After the carnage of three weeks ago (reported here) things have been looking up, albeit frustratingly slowly.
A follow up hospital visit discovered fluids had pooled in one lung so that required the medical equivalent of a Roto-Rooter procedure to drain and an overnight stay but otherwise the ribs are healing nicely and I have weaned myself off the painkillers (I hated how they made me feel). Also during that second visit a CT scan confirmed that it was 7 ribs fractured, not just 5. I’m not sure if it actually makes any difference but 7 always seems better than 5 unless one is playing golf, which I am most definitely not at this time.
The insurance company has been great with arrangements made to repair the garage roof and house damage and I have a cash settlement in hand for other insured losses. Unfortunately there is no insurance coverage for property clean-up. When I suggested such a clause, with a cap of $2500 or $5000, might be a useful inclusion in rural policies my agent’s response was, “Well it doesn’t happen very often.” Exactly. Isn’t that what we have insurance for, those events that don’t happen very often? And according to municipal and provincial officials the “disaster” wasn’t big enough (i.e. not enough homes were destroyed and there was no loss of life) so there’s no help available from them either. So we are on our own when it comes to the clean-up of the 100 or so felled trees and associated damage in the 2 or 3 acres directly around our home.
While I am mobile and can get around fine any strenuous activity, heavy lifting, chainsawing remains a distant objective. Without the help of friends and neighbours the clean-up would not have progressed at all in the past 3 weeks. The day after I got home from my initial hospital visit neighbours came by and cleared our driveway so at least we could drive up to the house. Another friend who owns some heavy equipment has been here most days clearing some of the larger trees out of the way. Even the missus has pitched in, learning to use the small chain saw to clear the downed trees off her flower beds. And I have actually been turning down some offers of help simply because I don’t feel right having others work on my property while I sit there and supervise. So a big THANK YOU to all who have helped and offered to do so.
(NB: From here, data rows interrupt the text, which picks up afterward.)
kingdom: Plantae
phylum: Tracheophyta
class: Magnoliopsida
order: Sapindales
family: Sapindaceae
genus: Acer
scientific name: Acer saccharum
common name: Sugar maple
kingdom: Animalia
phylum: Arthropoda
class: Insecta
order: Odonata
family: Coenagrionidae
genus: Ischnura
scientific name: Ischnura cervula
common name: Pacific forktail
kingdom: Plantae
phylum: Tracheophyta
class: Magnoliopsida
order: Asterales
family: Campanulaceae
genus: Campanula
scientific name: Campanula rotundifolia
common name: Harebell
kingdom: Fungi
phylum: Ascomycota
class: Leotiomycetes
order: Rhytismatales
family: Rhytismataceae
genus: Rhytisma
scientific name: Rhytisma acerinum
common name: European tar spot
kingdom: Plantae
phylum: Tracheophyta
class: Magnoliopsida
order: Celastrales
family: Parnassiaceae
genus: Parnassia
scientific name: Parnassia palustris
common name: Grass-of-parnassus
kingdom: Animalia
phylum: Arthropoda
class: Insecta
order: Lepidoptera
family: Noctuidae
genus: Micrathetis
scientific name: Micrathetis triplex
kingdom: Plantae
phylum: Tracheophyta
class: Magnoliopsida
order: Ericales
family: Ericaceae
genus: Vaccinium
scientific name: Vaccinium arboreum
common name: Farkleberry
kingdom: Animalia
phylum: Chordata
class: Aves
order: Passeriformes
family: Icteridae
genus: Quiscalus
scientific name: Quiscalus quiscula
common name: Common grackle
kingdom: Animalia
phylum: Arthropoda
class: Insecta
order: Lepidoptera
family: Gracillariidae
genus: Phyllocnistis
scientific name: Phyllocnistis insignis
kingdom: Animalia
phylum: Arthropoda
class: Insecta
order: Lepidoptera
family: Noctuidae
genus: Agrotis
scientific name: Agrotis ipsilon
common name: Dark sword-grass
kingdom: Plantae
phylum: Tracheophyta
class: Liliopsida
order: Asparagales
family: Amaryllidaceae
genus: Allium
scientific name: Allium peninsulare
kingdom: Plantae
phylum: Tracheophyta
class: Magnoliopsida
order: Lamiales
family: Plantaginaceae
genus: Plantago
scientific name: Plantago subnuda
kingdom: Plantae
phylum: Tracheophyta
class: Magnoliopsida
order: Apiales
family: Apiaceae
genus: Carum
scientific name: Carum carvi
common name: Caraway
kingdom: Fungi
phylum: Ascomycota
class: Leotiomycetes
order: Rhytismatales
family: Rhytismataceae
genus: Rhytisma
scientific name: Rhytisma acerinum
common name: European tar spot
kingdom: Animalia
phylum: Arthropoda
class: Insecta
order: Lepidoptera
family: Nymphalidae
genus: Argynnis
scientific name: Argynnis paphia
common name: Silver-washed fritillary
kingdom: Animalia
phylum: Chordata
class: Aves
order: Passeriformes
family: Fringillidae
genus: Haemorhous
And so it goes. We pick away at it a bit at a time while we wait for the fire ban to be lifted so we can begin to burn the tons of branches, small trees, and other waste left after the good white pine and cedar logs have been removed and the hardwood segregated for next year’s (and beyond) firewood. And then we start to replant.
This tree snapped off 30’ above the ground, landing on my garage roof.
Can’t imagine clearing this by hand.
A few of the logs taken off the property.
A similar sized pile is across the road.